YOUR GOAL – The answer must restate every entry exactly as it appears.

══ RECORD EXCERPTS ══

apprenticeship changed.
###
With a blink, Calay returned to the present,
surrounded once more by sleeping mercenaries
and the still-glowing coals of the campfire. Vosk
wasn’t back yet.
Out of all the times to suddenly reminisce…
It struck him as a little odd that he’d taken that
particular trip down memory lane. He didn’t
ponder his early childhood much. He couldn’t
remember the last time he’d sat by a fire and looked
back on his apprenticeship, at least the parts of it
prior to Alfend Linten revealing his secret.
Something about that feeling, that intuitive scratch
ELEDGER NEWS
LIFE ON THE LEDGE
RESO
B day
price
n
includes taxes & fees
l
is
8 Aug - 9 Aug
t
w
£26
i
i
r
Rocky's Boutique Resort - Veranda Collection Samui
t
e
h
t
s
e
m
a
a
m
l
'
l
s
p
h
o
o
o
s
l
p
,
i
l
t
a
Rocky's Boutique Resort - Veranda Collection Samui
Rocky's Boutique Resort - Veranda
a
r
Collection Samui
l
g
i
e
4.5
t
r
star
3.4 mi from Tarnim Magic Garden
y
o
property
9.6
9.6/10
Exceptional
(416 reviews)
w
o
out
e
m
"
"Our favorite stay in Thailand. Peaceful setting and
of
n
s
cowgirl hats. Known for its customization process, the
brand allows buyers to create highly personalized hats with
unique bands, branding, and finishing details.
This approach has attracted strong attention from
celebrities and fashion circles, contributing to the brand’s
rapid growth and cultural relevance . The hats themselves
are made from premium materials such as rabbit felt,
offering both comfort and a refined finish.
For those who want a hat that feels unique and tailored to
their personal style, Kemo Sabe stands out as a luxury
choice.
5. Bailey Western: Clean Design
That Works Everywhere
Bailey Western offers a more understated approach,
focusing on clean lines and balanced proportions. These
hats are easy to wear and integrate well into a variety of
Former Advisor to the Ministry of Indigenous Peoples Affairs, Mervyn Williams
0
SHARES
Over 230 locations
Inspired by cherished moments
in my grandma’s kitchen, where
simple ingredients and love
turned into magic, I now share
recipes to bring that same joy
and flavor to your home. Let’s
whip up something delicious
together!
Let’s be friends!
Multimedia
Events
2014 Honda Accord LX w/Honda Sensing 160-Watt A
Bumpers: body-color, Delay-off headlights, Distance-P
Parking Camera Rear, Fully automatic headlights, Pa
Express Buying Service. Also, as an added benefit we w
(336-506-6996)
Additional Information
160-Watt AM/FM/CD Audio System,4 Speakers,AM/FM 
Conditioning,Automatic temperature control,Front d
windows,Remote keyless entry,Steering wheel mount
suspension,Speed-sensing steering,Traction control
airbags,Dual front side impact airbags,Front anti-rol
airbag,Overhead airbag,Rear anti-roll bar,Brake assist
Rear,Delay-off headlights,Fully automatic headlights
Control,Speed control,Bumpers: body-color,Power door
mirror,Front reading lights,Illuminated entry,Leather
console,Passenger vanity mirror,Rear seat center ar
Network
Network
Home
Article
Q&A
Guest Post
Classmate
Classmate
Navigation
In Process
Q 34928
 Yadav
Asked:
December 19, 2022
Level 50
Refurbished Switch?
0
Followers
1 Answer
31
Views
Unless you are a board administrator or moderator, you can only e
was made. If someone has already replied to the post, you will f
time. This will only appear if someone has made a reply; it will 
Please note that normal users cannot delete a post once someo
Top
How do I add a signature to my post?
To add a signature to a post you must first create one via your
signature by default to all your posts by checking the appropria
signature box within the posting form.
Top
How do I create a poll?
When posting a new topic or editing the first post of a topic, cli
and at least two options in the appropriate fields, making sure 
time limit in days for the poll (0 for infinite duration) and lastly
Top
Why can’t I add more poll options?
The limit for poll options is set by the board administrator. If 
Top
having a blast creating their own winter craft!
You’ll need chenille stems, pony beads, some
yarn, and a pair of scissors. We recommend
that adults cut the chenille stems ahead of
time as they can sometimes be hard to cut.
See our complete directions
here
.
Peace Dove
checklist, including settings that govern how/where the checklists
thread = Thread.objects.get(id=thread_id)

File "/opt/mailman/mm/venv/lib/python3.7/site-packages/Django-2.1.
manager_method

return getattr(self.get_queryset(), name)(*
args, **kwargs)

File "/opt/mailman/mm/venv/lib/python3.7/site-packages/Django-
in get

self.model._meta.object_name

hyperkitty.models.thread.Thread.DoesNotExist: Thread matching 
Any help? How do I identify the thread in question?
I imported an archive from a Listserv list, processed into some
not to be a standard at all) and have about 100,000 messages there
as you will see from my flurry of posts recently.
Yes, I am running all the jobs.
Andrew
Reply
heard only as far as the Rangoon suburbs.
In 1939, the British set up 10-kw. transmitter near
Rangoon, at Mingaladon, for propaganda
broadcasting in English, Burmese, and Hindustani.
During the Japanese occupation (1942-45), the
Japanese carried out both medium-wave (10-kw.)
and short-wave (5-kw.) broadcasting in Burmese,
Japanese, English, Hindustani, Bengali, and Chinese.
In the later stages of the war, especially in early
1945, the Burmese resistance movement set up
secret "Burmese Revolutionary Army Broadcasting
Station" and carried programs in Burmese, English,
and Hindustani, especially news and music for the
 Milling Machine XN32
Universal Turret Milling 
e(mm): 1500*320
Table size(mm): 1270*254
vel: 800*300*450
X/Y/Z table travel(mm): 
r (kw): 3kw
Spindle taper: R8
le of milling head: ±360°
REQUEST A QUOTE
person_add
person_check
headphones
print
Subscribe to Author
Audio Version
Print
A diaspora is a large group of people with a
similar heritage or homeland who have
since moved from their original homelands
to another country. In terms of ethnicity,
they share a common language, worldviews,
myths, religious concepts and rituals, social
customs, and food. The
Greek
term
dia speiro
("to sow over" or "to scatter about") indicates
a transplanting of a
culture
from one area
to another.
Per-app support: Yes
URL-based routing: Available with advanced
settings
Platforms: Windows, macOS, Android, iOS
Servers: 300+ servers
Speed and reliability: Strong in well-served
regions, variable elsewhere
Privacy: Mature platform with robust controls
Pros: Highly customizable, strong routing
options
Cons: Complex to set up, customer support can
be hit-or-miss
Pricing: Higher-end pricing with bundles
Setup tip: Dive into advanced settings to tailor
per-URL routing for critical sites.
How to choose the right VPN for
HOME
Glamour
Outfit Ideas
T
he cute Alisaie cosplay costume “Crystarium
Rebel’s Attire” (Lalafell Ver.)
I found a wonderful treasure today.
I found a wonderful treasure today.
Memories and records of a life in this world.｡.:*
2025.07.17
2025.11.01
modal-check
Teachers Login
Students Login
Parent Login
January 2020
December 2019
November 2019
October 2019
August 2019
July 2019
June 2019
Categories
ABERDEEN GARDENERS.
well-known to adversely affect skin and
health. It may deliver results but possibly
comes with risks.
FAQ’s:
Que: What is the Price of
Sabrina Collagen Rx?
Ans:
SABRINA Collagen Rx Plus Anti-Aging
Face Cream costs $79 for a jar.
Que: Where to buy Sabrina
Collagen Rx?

═══

EXERCISE OUTPUT –
apprenticeship changed.
###
With a blink, Calay returned to the present,
surrounded once more by sleeping mercenaries
and the still-glowing coals of the campfire. Vosk
wasn’t back yet.
Out of all the times to suddenly reminisce…
It struck him as a little odd that he’d taken that
particular trip down memory lane. He didn’t
ponder his early childhood much. He couldn’t
remember the last time he’d sat by a fire and looked
back on his apprenticeship, at least the parts of it
prior to Alfend Linten revealing his secret.
Something about that feeling, that intuitive scratch
ELEDGER NEWS
LIFE ON THE LEDGE
RESO
B day
price
n
includes taxes & fees
l
is
8 Aug - 9 Aug
t
w
£26
i
i
r
Rocky's Boutique Resort - Veranda Collection Samui
t
e
h
t
s
e
m
a
a
m
l
'
l
s
p
h
o
o
o
s
l
p
,
i
l
t
a
Rocky's Boutique Resort - Veranda Collection Samui
Rocky's Boutique Resort - Veranda
a
r
Collection Samui
l
g
i
e
4.5
t
r
star
3.4 mi from Tarnim Magic Garden
y
o
property
9.6
9.6/10
Exceptional
(416 reviews)
w
o
out
e
m
"
"Our favorite stay in Thailand. Peaceful setting and
of
n
s
cowgirl hats. Known for its customization process, the
brand allows buyers to create highly personalized hats with
unique bands, branding, and finishing details.
This approach has attracted strong attention from
celebrities and fashion circles, contributing to the brand’s
rapid growth and cultural relevance . The hats themselves
are made from premium materials such as rabbit felt,
offering both comfort and a refined finish.
For those who want a hat that feels unique and tailored to
their personal style, Kemo Sabe stands out as a luxury
choice.
5. Bailey Western: Clean Design
That Works Everywhere
Bailey Western offers a more understated approach,
focusing on clean lines and balanced proportions. These
hats are easy to wear and integrate well into a variety of
Former Advisor to the Ministry of Indigenous Peoples Affairs, Mervyn Williams
0
SHARES
Over 230 locations
Inspired by cherished moments
in my grandma’s kitchen, where
simple ingredients and love
turned into magic, I now share
recipes to bring that same joy
and flavor to your home. Let’s
whip up something delicious
together!
Let’s be friends!
Multimedia
Events
2014 Honda Accord LX w/Honda Sensing 160-Watt A
Bumpers: body-color, Delay-off headlights, Distance-P
Parking Camera Rear, Fully automatic headlights, Pa
Express Buying Service. Also, as an added benefit we w
(336-506-6996)
Additional Information
160-Watt AM/FM/CD Audio System,4 Speakers,AM/FM 
Conditioning,Automatic temperature control,Front d
windows,Remote keyless entry,Steering wheel mount
suspension,Speed-sensing steering,Traction control
airbags,Dual front side impact airbags,Front anti-rol
airbag,Overhead airbag,Rear anti-roll bar,Brake assist
Rear,Delay-off headlights,Fully automatic headlights
Control,Speed control,Bumpers: body-color,Power door
mirror,Front reading lights,Illuminated entry,Leather
console,Passenger vanity mirror,Rear seat center ar
Network
Network
Home
Article
Q&A
Guest Post
Classmate
Classmate
Navigation
In Process
Q 34928
 Yadav
Asked:
December 19, 2022
Level 50
Refurbished Switch?
0
Followers
1 Answer
31
Views
Unless you are a board administrator or moderator, you can only e
was made. If someone has already replied to the post, you will f
time. This will only appear if someone has made a reply; it will 
Please note that normal users cannot delete a post once someo
Top
How do I add a signature to my post?
To add a signature to a post you must first create one via your
signature by default to all your posts by checking the appropria
signature box within the posting form.
Top
How do I create a poll?
When posting a new topic or editing the first post of a topic, cli
and at least two options in the appropriate fields, making sure 
time limit in days for the poll (0 for infinite duration) and lastly
Top
Why can’t I add more poll options?
The limit for poll options is set by the board administrator. If 
Top
having a blast creating their own winter craft!
You’ll need chenille stems, pony beads, some
yarn, and a pair of scissors. We recommend
that adults cut the chenille stems ahead of
time as they can sometimes be hard to cut.
See our complete directions
here
.
Peace Dove
checklist, including settings that govern how/where the checklists
thread = Thread.objects.get(id=thread_id)

File "/opt/mailman/mm/venv/lib/python3.7/site-packages/Django-2.1.
manager_method

return getattr(self.get_queryset(), name)(*
args, **kwargs)

File "/opt/mailman/mm/venv/lib/python3.7/site-packages/Django-
in get

self.model._meta.object_name

hyperkitty.models.thread.Thread.DoesNotExist: Thread matching 
Any help? How do I identify the thread in question?
I imported an archive from a Listserv list, processed into some
not to be a standard at all) and have about 100,000 messages there
as you will see from my flurry of posts recently.
Yes, I am running all the jobs.
Andrew
Reply
heard only as far as the Rangoon suburbs.
In 1939, the British set up 10-kw. transmitter near
Rangoon, at Mingaladon, for propaganda
broadcasting in English, Burmese, and Hindustani.
During the Japanese occupation (1942-45), the
Japanese carried out both medium-wave (10-kw.)
and short-wave (5-kw.) broadcasting in Burmese,
Japanese, English, Hindustani, Bengali, and Chinese.
In the later stages of the war, especially in early
1945, the Burmese resistance movement set up
secret "Burmese Revolutionary Army Broadcasting
Station" and carried programs in Burmese, English,
and Hindustani, especially news and music for the
 Milling Machine XN32
Universal Turret Milling 
e(mm): 1500*320
Table size(mm): 1270*254
vel: 800*300*450
X/Y/Z table travel(mm): 
r (kw): 3kw
Spindle taper: R8
le of milling head: ±360°
REQUEST A QUOTE
person_add
person_check
headphones
print
Subscribe to Author
Audio Version
Print
A diaspora is a large group of people with a
similar heritage or homeland who have
since moved from their original homelands
to another country. In terms of ethnicity,
they share a common language, worldviews,
myths, religious concepts and rituals, social
customs, and food. The
Greek
term
dia speiro
("to sow over" or "to scatter about") indicates
a transplanting of a
culture
from one area
to another.
Per-app support: Yes
URL-based routing: Available with advanced
settings
Platforms: Windows, macOS, Android, iOS
Servers: 300+ servers
Speed and reliability: Strong in well-served
regions, variable elsewhere
Privacy: Mature platform with robust controls
Pros: Highly customizable, strong routing
options
Cons: Complex to set up, customer support can
be hit-or-miss
Pricing: Higher-end pricing with bundles
Setup tip: Dive into advanced settings to tailor
per-URL routing for critical sites.
How to choose the right VPN for
HOME
Glamour
Outfit Ideas
T
he cute Alisaie cosplay costume “Crystarium
Rebel’s Attire” (Lalafell Ver.)
I found a wonderful treasure today.
I found a wonderful treasure today.
Memories and records of a life in this world.｡.:*
2025.07.17
2025.11.01
modal-check
Teachers Login
Students Login
Parent Login
January 2020
December 2019
November 2019
October 2019
August 2019
July 2019
June 2019
Categories
ABERDEEN GARDENERS.
well-known to adversely affect skin and
health. It may deliver results but possibly
comes with risks.
FAQ’s:
Que: What is the Price of
Sabrina Collagen Rx?
Ans:
SABRINA Collagen Rx Plus Anti-Aging
Face Cream costs $79 for a jar.
Que: Where to buy Sabrina
Collagen Rx?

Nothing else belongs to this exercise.